June 14 (Bloomberg) -- Hoteles City Express SAB, Mexico’s third-largest hotel chain, tumbled in its first day of trading after pricing its initial public offering at the bottom of its projected range.
The shares fell 6.4 percent to 22.47 pesos at the close in Mexico City. The benchmark IPC index of 35 Mexican companies slipped 0.5 percent.
Hoteles City raised 2.54 billion pesos ($200 million) in its IPO, or as much as 2.92 billion pesos if underwriters exercise an overallotment option in its entirety, the Mexico City-based company said in a filing today. The price per share was 24 pesos. In earlier filings the company had estimated the shares would fetch as much as 29 pesos.
The price “is evidence that demand wasn’t strong and confirms our view that the offering multiples weren’t attractive,” Jorge Placido, head of fundamentals-based analysis at Vector Casa de Bolsa SA, said in an e-mailed report today.

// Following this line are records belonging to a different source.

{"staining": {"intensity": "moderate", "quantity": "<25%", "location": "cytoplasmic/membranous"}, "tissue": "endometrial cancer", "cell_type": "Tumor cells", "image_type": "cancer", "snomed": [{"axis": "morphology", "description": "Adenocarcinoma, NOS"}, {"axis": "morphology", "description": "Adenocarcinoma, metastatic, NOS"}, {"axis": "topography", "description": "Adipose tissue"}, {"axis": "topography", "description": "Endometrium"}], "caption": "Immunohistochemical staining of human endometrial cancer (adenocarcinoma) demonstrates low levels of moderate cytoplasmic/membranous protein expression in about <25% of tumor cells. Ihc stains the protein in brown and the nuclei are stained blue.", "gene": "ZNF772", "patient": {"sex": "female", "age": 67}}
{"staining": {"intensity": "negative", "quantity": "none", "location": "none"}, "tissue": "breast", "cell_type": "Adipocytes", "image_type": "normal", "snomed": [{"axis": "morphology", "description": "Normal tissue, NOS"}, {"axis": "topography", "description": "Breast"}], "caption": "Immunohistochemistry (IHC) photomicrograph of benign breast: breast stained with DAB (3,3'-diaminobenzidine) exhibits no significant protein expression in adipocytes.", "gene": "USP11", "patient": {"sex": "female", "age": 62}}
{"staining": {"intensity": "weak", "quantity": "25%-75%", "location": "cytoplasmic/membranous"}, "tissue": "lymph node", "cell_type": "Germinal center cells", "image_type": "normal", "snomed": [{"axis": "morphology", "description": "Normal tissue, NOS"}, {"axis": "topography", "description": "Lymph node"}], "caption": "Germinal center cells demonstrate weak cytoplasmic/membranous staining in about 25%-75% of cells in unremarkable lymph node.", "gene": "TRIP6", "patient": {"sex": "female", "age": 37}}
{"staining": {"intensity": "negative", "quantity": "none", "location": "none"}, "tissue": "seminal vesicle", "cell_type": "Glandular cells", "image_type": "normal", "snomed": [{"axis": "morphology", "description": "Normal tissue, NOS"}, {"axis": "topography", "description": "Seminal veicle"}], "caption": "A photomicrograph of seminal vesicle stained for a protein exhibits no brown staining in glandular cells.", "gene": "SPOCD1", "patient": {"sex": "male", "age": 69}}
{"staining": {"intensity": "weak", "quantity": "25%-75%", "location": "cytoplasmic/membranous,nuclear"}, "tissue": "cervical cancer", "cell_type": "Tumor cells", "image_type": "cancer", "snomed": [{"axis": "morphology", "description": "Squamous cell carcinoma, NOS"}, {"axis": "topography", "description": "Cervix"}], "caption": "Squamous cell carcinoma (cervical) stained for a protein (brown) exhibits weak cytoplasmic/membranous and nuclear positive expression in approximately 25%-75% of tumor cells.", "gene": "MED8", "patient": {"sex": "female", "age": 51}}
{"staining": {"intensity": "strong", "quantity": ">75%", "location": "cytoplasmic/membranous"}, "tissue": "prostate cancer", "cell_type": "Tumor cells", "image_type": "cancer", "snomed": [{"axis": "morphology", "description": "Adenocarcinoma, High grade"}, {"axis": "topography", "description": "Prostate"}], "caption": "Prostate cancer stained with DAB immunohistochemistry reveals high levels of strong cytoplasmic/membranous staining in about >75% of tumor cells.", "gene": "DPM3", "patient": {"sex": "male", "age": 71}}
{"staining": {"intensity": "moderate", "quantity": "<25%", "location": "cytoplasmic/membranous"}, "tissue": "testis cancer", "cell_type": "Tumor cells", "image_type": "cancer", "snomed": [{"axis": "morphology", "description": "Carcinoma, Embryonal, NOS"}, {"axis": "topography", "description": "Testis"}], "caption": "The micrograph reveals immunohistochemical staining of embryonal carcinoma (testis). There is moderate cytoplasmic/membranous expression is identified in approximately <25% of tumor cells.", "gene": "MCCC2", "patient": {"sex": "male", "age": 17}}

The sale implied a ratio of enterprise value to earnings before interest, taxes, depreciation and amortization -- or Ebitda -- of 29 times, compared with 23 times for Brazilian hotelier BHG SA-Brazil Hospitality Group and 8.6 times for the IPC index, according to the company’s prospectus and data compiled by Bloomberg.
Hoteles City said in an investor presentation it would use the IPO money to expand and to buy some existing hotels. It more than tripled its hotels to about 71 hotels in the six years through 2012, making it Mexico’s fastest growing lodging chain by net hotel additions, according to an investor presentation. Hoteles City plans to have 83 hotels by the end of 2013, according to the presentation.
The company is already Mexico’s third-largest hotelier, behind InterContinental Hotels Group Plc and Grupo Posadas SAB. It operates under brands like City Suites and City Junior, as well as its namesake hotels.